The assessment concluded that 39 out of 41 (95%) NAPAs identified health as a priority sector negatively impacted by climate change. Thirty out of 41 (73%) of the NAPAs identified health interventions within their list of adaptation needs and proposed actions.
While 11% (50 out of 459) of the priority projects focused on health, only approximately 4% of the portfolio of the Least-developed Countries Fund (LDCF) funds supporting the NAPA process targeted health adaptation. Potential explanations for this lack of support for health sector adaptation include that the health community was largely absent from the NAPA process; the health sector did not submit proposals to the LDCF; and the limited technical guidance that was made available to ensure the proposals on health adaptation that were developed fulfilled minimum technical requirements.To achieve the goals of healthy people in healthy communities, it is critical that the health sector is properly represented in the NAP process.
Not including the health sector in adaptation planning can miss critical actions to protect population health, and can result in policies and programmes in other sectors inadvertently causing or contributing to adverse health impacts, thereby also undermining efforts to protect the environment. Furthering participation of the health sector will facilitate access by the health sector to national adaptation funds made available through the LDCF, adaptation fund (AF), green climate fund (GCF), and other funds.

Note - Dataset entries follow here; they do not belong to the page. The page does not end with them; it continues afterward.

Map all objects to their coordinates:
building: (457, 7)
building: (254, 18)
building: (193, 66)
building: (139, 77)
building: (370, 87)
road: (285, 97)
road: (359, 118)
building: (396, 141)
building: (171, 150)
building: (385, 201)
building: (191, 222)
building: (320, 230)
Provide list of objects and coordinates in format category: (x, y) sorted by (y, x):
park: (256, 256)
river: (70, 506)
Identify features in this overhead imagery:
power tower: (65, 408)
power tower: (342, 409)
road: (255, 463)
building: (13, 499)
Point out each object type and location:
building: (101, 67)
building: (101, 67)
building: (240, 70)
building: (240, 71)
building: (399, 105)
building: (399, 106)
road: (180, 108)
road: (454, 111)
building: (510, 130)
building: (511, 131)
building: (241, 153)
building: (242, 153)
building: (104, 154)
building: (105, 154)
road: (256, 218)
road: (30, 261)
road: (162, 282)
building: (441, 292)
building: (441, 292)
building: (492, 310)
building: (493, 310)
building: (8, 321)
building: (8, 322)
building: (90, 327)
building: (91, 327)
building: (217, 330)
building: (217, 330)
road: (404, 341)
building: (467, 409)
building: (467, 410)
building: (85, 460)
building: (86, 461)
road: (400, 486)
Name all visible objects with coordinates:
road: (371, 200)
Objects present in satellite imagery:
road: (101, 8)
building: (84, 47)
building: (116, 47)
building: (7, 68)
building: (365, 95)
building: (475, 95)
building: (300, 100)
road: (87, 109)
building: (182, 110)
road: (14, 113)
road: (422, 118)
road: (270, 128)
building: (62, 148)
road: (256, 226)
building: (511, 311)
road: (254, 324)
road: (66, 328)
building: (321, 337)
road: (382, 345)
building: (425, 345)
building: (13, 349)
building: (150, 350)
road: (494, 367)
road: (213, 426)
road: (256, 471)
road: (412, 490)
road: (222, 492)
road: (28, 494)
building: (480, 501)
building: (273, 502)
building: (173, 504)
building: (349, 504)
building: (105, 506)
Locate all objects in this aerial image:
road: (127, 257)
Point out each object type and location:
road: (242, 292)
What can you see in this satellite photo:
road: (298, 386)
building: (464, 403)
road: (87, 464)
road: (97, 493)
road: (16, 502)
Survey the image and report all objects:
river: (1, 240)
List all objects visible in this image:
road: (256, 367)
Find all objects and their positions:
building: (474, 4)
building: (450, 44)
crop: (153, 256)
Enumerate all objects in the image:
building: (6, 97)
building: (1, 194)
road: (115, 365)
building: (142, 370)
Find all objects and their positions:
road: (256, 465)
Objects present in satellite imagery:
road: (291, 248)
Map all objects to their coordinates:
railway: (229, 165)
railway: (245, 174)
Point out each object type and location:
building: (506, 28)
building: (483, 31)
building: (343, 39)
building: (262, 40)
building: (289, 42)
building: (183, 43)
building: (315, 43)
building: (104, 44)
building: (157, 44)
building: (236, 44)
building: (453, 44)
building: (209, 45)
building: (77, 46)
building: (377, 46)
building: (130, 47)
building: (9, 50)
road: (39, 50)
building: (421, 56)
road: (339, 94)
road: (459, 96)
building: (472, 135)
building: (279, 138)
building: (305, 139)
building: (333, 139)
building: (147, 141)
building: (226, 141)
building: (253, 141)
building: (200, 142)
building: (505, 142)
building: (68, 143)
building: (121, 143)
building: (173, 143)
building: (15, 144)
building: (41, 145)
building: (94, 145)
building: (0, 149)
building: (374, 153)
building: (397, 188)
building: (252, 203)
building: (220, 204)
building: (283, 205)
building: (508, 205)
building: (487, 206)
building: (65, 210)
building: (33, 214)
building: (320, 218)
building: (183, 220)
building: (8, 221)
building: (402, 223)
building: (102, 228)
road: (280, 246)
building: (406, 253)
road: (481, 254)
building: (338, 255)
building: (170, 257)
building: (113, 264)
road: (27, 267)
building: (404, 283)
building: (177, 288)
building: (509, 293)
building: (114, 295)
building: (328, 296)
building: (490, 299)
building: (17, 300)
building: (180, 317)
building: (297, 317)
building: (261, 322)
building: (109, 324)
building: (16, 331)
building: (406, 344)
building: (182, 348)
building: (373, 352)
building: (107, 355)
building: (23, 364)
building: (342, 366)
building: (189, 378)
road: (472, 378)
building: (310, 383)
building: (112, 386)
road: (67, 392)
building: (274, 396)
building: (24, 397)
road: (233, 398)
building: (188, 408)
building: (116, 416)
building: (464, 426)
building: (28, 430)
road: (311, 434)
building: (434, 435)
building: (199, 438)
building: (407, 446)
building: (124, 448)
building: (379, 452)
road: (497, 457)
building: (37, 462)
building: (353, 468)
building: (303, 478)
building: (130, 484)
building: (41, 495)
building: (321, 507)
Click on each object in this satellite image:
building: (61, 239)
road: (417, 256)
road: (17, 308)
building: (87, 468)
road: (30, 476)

Coordination will also ensure that the health sector maximizes synergies and promotes health co-benefits across health determining sectors, such as energy, agriculture, housing and water. The health national adaptation process (HNAP) should be the health component of the National Adaptation Plan (NAP), including as an output a detailed health adaptation plan designed to achieve the national health adaptation goals within a specific period of time and given available resources.